Justice as we know it is virtually non-existent when it comes to the unmasking of these spectators. It is undeniable that the Internet facilitates ongoing victimization and revictimization. And the silence becomes deafening. Video is an objective and can be a powerful observer. We saw this on Nov. 24, 2021, when three men were convicted of murdering Ahmaud Arbery. Ironically the cellphone footage was taken by one of those convicted.

Mandated reporting by third parties would be a major step toward the prevention and punishment of so many crimes that are statistically unreported such as sexual assault. Time magazine determined that the 2017 person of the year be The Silence Breakers, women and men who have finally spoken out. See Stephanie Zacharek et al, The Silence Breakers, Time, Dec. 18, 2017.

Yad Vashem (Israel’s centre for Holocaust remembrance), as of Jan. 1, 2021, credits at least 27,921 non-Jews with seeking to protect Jews during the Holocaust. Although this number cannot compare to the number of perpetrators what it does show is that even in our darkest hour we sometimes see the best of humanity.

Mondiant Dogon vivdly recalls the terrible genocide in Rwanda more than 20 years ago. (See Those We Throw Away are Diamonds, A Refugee’s Search for Home, with Jenna Krajeski, Penguin Press, 2021). Yet Dogon never lost faith in mankind. Someone, somewhere was about to warn of danger in the midst of all the atrocities.

In Canada, Quebec is the example to follow. See the Quebec Charter of Human Rights and Freedoms, CQLR c C-12, CHAPTER 1 provides:

1. Every human being has a right to life, and to personal security, inviolability and freedom. He also possesses judicial personality.
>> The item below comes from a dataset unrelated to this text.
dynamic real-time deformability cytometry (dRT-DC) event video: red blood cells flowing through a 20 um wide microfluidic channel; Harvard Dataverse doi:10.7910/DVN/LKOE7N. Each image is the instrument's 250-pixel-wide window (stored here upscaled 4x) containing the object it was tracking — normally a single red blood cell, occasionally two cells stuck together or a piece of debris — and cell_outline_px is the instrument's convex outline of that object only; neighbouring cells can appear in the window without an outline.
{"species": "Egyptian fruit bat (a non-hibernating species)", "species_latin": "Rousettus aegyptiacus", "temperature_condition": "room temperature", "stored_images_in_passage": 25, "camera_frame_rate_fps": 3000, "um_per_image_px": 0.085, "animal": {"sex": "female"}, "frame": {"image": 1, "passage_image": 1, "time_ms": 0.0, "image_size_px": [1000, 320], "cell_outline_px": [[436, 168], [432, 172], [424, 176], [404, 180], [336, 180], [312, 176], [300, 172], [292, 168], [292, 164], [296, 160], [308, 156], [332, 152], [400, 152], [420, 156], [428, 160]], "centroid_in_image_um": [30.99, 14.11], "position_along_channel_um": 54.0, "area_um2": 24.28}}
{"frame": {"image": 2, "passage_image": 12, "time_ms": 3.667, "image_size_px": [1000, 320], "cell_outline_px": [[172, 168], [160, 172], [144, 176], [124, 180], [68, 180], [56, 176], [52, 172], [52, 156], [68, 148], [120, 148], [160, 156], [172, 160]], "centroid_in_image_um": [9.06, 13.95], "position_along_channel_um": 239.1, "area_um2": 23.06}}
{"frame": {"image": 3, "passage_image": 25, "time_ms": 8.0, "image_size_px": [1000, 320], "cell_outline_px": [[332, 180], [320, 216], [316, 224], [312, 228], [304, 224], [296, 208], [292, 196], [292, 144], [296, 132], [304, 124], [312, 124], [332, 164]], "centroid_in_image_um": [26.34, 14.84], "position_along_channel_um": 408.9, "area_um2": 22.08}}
2. Every human being whose life is in peril has a right to assistance. Every person must come to the aid of anyone whose life is in peril, either personally or calling for aid, by giving him the necessary immediate physical assistance, unless it involves danger to himself or a third person, or he has another valid reason.

If you don’t speak up, you are surrendering part of yourself.

“To remain silent and indifferent is the greatest sin of all.”
— Elie Wiesel

Section 21 of the Criminal Code states in part: Parties to Offence 21 (1) Everyone is a party to an offence who (a) actually commits it; (b) does or omits to do anything for the purpose of aiding any person to commit it; or (c) abets any person in committing it. See e.g., Dunlop and Sylvester v. The Queen [1979] 2 S.C.R. 881 where the court stated that mere presence at the scene of a crime is not sufficient to ground culpability. Something more is needed. Presence at the commission of an offence can be evidence of aiding and abetting if accompanied by other factors. 

Marvin Zuker was a judge of the Ontario Court of Justice, where he presided over the small claims, family and criminal courts from 1978 until his retirement in 2016. He is associate professor at Ontario Institute for Studies in Education/University of Toronto, where he teaches education law. Zuker is the author and co-author of many books and publications, including The Law is Not for Women and The Law is (Not) for Kids.